Die Hessische Landesregierung steht zur Thematik in einem stetigen Austausch mit den kommunalen Spitzenverbänden. Eine Video-Pressekonferenz am Mittwoch bot einen seltenen Einblick in die Gespräche - auch, um vor den Gesprächen am Montag in Berlin die eigene Position noch einmal medienwirksam zu verbreiten:
"Unser Herz ist weit, aber unsere Möglichkeiten endlich. Mehr als 180 Menschen kommen pro Tag in Hessen an und werden auf die Kommunen verteilt - und die fluchtstärksten Monate stehen noch bevor. Wir sind uns unserer humanitären Verantwortung bewusst - aber inzwischen am Anschlag. Es mangelt an Wohnraum und Kinderbetreuung, aber auch an Behörden- und Schulkapazitäten. Das gefährdet auch die echte Integration sowie die gesellschaftliche Akzeptanz", warnte Hessens Ministerpräsident Boris Rhein. Angesichts der weiter stark anhaltenden Flüchtlingszahlen stellt das Land seinen Kommunen noch in 2023 zusätzliche 50 Millionen Euro aus dem Landeshaushalt zur Deckung flüchtlingsbezogener Ausgaben zur Verfügung.
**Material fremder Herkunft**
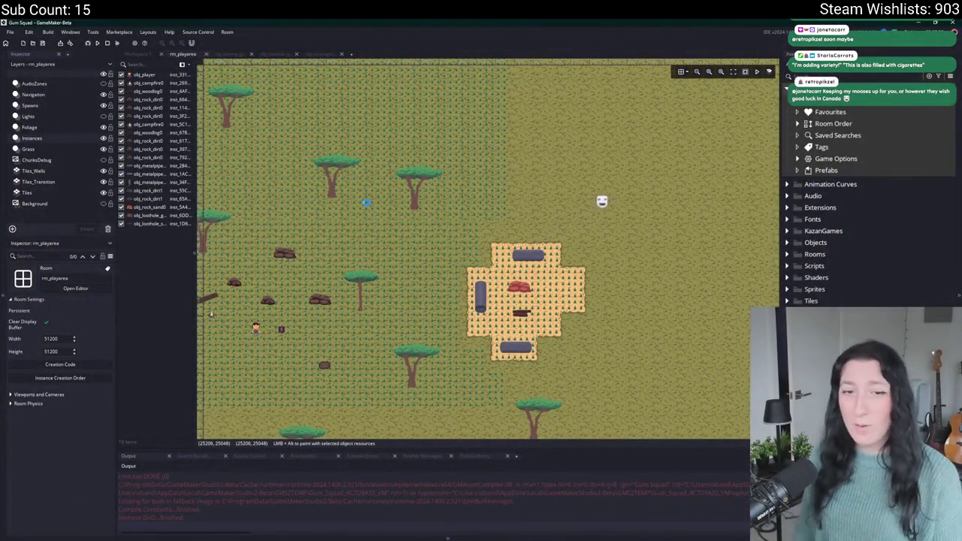
Relaunch with F5, start a new lobby, check inventory, shoot around the campfire, then exit
key("F5")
"Realität im Bund nicht angekommen"
Allein in Fulda seien in den vergangenen Monaten 2.000 Menschen aufgenommen worden, berichtete Dr. Heiko Wingenfeld, Oberbürgermeister Fuldas und Präsident des Hessischen Städtetages. Die Realitäten vor Ort seien im Bund noch nicht angekommen, die notwendigen finanzielle Ressourcen stünden nicht vor Augen. Eine Einigung in der kommenden Woche, bei der der Bund die Kosten übernimmt, die vor Ort entstehen, sei dringend notwendig. "Die Kosten der Integration vor Ort steigen - ob Unterkünfte, Kitapersonalausstattung, Wohncontaineranschaffung. Dazu kommt die tarifliche Entwicklung im Personalbereich sowie der Fachkräftemangel", so Wingenfeld.
Gerade beim Thema Integrationssprachkurse bewege sich der Bund gar nicht und wolle sogar die Mittel reduzieren, erklärte Wingenfeld. Gleichzeitig müsse man die Anreize, nach Deutschland zu kommen, reduzieren und die Migrations-Anstrengungen auf europäischer Ebene harmonisieren. "Realistische Maßnahmen der Rückführung gehören auch zum Gelingen der Integrationsarbeit", so Wingenfeld.
"Länder können Einsparungen nicht kompensieren"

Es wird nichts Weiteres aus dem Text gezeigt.